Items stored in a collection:

******

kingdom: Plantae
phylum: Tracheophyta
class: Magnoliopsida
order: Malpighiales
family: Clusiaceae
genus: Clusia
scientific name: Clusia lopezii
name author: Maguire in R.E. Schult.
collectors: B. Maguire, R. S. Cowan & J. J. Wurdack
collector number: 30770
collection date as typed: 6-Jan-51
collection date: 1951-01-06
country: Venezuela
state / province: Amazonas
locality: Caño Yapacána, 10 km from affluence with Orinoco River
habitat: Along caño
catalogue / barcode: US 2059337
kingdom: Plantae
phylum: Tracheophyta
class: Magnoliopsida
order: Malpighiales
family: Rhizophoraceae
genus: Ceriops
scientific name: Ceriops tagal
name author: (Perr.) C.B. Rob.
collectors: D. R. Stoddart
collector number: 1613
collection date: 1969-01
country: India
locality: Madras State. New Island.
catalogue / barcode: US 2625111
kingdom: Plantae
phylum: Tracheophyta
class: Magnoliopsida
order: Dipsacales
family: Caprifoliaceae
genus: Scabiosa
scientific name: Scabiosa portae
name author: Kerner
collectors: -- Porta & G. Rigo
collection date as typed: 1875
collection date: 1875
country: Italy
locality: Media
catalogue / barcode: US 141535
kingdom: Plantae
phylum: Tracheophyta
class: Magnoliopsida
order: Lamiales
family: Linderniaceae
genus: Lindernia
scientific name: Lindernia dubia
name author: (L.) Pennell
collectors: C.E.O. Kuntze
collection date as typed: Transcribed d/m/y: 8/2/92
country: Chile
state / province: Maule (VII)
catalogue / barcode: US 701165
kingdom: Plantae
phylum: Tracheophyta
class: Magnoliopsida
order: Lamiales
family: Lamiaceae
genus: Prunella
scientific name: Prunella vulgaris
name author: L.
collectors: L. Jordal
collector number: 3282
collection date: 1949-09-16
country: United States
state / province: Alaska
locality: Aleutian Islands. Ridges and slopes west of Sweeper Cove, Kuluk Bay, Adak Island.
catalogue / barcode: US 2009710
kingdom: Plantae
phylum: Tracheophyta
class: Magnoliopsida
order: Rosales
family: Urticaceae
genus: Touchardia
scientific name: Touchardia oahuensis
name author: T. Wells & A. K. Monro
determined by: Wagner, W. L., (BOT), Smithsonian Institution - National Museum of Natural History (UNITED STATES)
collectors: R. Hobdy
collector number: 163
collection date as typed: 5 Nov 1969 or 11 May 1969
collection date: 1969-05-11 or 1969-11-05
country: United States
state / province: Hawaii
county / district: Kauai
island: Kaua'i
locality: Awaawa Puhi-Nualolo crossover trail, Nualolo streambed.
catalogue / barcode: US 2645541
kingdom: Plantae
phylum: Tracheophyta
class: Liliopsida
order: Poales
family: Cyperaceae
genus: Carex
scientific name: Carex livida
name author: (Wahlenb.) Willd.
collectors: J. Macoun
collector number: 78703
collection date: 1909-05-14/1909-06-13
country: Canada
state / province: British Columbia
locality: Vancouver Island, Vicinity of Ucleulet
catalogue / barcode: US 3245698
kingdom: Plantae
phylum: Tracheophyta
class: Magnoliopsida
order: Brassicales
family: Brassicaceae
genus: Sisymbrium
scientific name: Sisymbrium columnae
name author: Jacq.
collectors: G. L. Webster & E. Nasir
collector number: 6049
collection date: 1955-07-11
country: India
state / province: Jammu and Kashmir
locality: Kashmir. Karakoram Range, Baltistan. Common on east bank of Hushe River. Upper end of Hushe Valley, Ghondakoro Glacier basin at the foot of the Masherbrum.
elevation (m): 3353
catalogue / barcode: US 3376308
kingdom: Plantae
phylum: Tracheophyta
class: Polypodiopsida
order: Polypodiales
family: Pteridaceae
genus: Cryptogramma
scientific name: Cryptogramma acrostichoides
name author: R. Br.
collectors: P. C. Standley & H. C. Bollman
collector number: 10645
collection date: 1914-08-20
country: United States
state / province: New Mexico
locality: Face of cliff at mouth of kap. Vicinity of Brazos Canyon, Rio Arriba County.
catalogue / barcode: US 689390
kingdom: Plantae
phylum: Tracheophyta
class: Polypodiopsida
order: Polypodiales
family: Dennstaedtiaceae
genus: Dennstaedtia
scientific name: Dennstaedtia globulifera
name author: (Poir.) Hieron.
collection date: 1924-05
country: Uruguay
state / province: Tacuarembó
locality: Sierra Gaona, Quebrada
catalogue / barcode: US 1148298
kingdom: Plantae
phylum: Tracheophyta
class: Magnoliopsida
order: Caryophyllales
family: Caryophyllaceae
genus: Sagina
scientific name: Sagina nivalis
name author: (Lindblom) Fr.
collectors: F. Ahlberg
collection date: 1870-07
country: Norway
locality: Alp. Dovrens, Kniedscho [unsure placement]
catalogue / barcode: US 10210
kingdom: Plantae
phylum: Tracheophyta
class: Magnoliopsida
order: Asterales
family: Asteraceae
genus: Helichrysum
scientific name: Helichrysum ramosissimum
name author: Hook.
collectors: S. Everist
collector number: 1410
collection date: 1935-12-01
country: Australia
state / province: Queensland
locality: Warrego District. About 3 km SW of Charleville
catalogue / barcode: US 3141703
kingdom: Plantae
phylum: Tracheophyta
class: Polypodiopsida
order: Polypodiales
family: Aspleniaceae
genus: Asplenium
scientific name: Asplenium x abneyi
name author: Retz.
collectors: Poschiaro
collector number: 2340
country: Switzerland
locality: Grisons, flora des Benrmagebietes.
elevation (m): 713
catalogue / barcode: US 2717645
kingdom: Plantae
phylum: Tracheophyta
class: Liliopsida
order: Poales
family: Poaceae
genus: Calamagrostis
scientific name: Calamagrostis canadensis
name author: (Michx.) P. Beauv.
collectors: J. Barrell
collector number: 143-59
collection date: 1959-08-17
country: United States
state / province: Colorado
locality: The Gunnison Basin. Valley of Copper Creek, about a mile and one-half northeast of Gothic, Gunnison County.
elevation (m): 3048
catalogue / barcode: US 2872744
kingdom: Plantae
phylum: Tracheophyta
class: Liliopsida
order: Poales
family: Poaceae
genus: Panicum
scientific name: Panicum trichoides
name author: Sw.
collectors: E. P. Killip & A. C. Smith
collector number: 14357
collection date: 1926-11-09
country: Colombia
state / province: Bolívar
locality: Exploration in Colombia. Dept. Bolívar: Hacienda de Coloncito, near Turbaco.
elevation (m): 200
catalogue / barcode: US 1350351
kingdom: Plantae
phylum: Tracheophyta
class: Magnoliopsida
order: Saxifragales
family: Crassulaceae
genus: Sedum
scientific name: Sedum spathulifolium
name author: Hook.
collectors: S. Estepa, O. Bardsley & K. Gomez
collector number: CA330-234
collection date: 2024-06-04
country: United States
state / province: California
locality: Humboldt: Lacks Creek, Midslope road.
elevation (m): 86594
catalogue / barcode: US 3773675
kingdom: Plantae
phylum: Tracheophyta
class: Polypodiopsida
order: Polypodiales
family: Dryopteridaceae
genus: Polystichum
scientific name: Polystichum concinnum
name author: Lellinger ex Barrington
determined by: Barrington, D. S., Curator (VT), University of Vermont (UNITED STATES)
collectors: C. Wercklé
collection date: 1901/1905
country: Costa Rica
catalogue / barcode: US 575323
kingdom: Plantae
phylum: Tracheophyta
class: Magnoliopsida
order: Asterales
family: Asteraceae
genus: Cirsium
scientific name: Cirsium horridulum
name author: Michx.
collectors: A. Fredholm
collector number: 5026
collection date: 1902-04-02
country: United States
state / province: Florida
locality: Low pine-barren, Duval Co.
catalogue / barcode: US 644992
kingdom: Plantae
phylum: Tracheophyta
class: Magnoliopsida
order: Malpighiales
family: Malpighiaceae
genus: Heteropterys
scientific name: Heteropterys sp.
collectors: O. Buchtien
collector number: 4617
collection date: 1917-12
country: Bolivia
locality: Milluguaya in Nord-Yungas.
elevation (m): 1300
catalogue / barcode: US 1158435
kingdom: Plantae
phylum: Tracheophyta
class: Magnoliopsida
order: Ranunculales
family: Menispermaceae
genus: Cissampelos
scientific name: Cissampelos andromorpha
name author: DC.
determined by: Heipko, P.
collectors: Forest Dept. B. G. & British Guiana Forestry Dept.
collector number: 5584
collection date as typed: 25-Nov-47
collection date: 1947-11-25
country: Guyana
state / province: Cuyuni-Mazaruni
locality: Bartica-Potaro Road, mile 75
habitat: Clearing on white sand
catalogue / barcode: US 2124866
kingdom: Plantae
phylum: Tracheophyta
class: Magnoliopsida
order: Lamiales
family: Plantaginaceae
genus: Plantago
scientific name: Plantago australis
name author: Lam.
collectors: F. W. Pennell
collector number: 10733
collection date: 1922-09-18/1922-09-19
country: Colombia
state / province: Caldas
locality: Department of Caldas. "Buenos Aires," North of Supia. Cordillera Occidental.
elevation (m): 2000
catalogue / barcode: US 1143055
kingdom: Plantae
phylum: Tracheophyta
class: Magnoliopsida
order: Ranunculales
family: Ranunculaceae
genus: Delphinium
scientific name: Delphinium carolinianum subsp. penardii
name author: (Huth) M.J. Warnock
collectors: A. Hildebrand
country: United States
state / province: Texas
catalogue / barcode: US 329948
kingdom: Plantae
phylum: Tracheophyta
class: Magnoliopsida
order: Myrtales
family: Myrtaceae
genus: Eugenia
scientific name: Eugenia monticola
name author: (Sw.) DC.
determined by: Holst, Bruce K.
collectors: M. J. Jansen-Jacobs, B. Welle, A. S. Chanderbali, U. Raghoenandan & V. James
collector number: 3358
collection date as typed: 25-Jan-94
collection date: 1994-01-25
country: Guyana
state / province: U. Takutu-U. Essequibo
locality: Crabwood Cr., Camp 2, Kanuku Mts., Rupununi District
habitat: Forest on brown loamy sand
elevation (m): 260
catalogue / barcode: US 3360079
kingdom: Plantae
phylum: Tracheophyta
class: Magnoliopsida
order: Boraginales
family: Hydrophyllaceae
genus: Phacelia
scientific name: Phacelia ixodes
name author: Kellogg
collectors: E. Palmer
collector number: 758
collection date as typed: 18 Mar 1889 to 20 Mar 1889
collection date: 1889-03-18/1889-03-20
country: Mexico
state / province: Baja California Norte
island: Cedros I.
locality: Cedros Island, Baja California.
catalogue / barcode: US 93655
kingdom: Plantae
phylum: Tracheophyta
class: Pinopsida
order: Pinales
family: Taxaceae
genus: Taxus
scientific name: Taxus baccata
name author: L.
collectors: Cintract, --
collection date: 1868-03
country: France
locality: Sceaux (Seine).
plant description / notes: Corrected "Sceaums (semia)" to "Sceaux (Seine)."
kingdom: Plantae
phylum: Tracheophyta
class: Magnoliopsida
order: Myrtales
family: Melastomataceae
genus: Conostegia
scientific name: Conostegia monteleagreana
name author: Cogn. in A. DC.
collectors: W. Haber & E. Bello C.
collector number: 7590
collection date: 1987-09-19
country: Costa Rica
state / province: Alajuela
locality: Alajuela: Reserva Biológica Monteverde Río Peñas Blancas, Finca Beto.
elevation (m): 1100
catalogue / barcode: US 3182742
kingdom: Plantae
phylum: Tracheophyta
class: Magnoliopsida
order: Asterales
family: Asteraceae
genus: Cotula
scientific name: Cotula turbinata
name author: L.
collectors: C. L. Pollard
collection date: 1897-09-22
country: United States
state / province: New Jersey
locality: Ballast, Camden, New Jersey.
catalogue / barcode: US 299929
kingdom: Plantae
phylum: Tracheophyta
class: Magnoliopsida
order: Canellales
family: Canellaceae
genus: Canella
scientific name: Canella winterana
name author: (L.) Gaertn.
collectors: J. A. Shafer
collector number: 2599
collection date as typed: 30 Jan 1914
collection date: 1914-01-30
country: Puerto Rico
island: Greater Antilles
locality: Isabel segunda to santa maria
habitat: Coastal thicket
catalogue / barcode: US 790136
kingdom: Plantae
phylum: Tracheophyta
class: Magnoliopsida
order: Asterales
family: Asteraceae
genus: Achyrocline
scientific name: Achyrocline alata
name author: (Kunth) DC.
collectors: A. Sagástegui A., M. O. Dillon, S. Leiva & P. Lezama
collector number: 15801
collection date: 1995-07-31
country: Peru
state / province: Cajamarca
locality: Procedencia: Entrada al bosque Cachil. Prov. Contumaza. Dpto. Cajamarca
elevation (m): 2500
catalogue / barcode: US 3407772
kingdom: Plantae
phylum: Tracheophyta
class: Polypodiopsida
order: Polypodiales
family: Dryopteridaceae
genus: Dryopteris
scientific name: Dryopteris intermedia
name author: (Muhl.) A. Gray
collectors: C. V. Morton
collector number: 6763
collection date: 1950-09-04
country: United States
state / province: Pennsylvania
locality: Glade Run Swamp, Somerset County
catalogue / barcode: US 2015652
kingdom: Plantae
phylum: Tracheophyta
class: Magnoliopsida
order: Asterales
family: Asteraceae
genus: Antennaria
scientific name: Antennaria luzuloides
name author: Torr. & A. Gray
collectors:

******

Challenge >> Please reproduce, word for word, the stretch of the material from the line containing "state / province: Alaska" through the line containing "scientific name: Carex livida", including both of those lines and nothing else.

Task solution >>
state / province: Alaska
locality: Aleutian Islands. Ridges and slopes west of Sweeper Cove, Kuluk Bay, Adak Island.
catalogue / barcode: US 2009710
kingdom: Plantae
phylum: Tracheophyta
class: Magnoliopsida
order: Rosales
family: Urticaceae
genus: Touchardia
scientific name: Touchardia oahuensis
name author: T. Wells & A. K. Monro
determined by: Wagner, W. L., (BOT), Smithsonian Institution - National Museum of Natural History (UNITED STATES)
collectors: R. Hobdy
collector number: 163
collection date as typed: 5 Nov 1969 or 11 May 1969
collection date: 1969-05-11 or 1969-11-05
country: United States
state / province: Hawaii
county / district: Kauai
island: Kaua'i
locality: Awaawa Puhi-Nualolo crossover trail, Nualolo streambed.
catalogue / barcode: US 2645541
kingdom: Plantae
phylum: Tracheophyta
class: Liliopsida
order: Poales
family: Cyperaceae
genus: Carex
scientific name: Carex livida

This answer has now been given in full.